La Corée du Nord confirme le lancement de missiles balistiques lors d'un « exercice d'attaque »

Lancement d'un missile balistique de Corée du NordPhoto © KCNA

La Corée du Nord a reconnu ce lundi qu'elle avait réalisé samedi un « exercice conjoint d'attaque par le feu » qui comprenait le lancement de missiles balistiques à courte portée, comme l'a confirmé l'agence d'État nord-coréenne KCNA.

La manœuvre a eu lieu à peine un jour après que la Corée du Sud, les États-Unis et le Japon aient conclu l'exercice trilatéral « Freedom Edge ».

Le Commandement des États-Major Conjoint de la Corée du Sud a détecté samedi, vers 5h20 heure locale, le lancement de plusieurs projectiles balistiques à courte portée depuis la ville portuaire de Wonsan, sur la côte est du pays, en direction de la mer du Japon. Selon Reuters, les missiles ont parcouru environ 250 km avant de tomber dans la mer.

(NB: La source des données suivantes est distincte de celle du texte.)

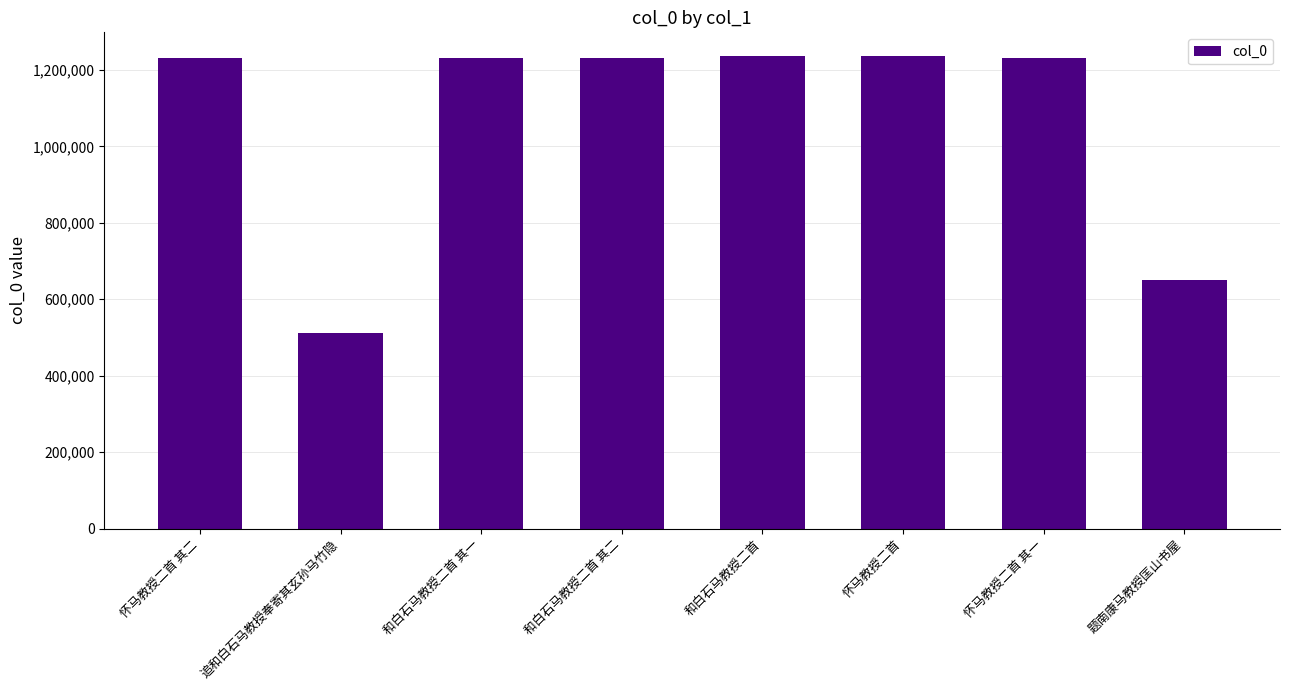

The value at 和白石马教授二首 其一 is 348229. True or false?

False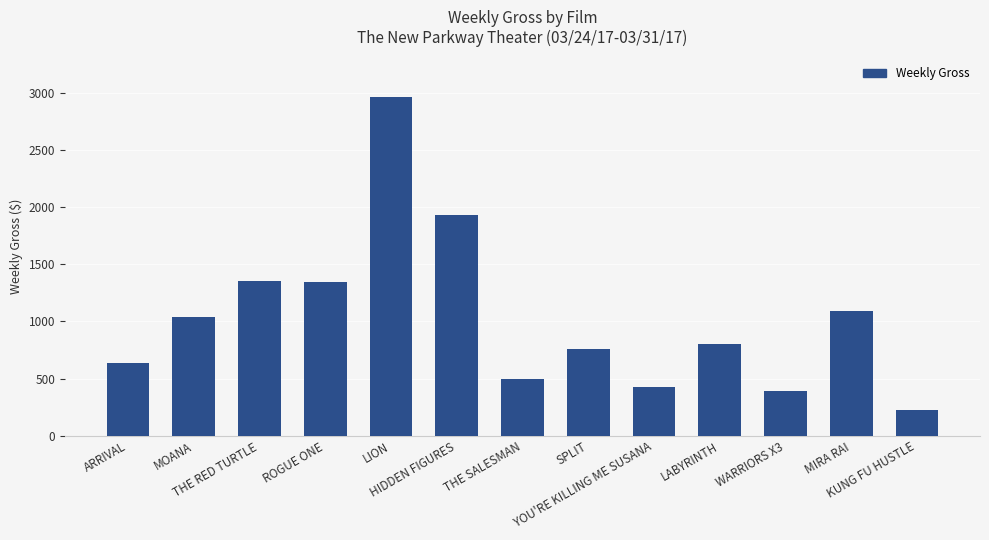

What is the smallest value displayed?

226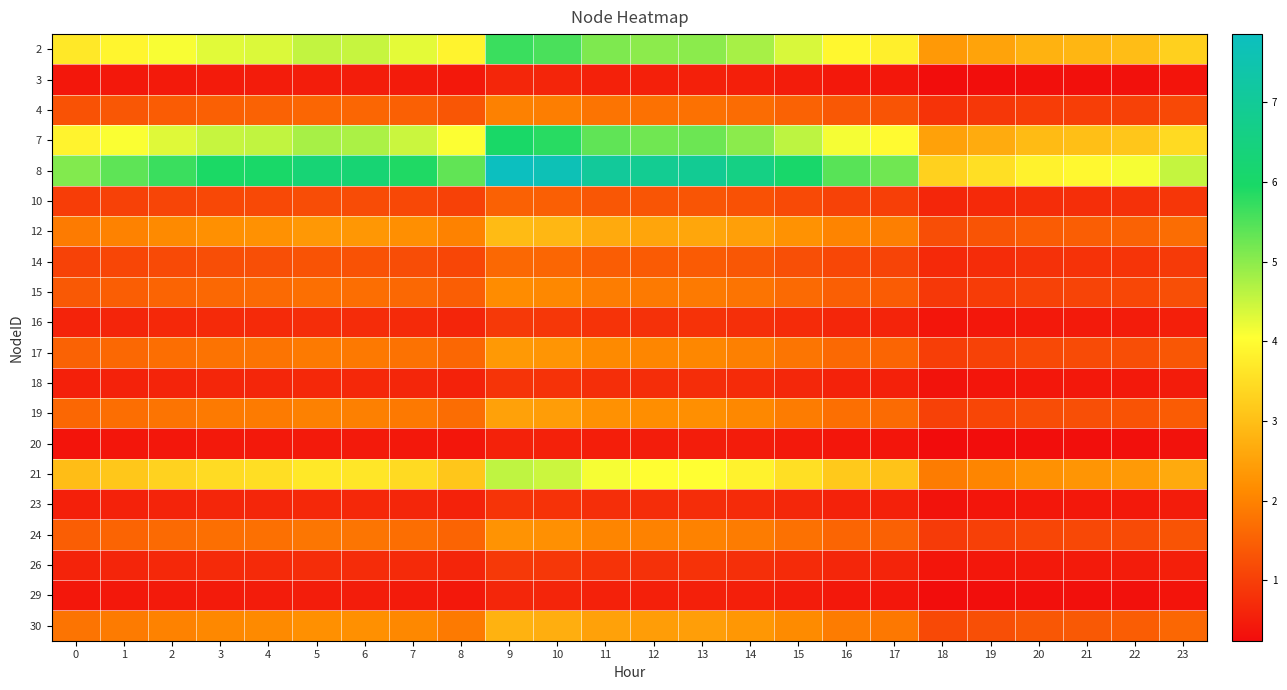

Count the number of data series in this chart.

20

KCNA a détaillé que l'exercice a impliqué cinq unités de l'armée et a testé plusieurs systèmes d'armes : des drones d'attaque de différents types, des missiles de croisière tactiques, des lance-roquettes multiples de gros calibre à pression thermique et des missiles balistiques tactiques. L'agence a affirmé que « tous les systèmes ont démontré le pouvoir destructeur énorme du feu en atteignant les objectifs avec une précision de 100 % ».

Un directeur d'artillerie cité par KCNA a assuré que l'exercice rehausserait le moral des troupes et améliorerait leur capacité à « détruire complètement l'ennemi » au moment où cela serait ordonné.

L'analyste Lim Eul-chul, professeur à l'Institut des études de l'Extrême-Orient de l'Université Kyungnam à Séoul, a souligné que « ce n'était pas un test d'un seul système d'armes, mais une démonstration d'un réseau d'attaque intégré », capable de coordonner des drones, des missiles de croisière, des missiles balistiques et de l'artillerie de roquettes sous un commandement unifié.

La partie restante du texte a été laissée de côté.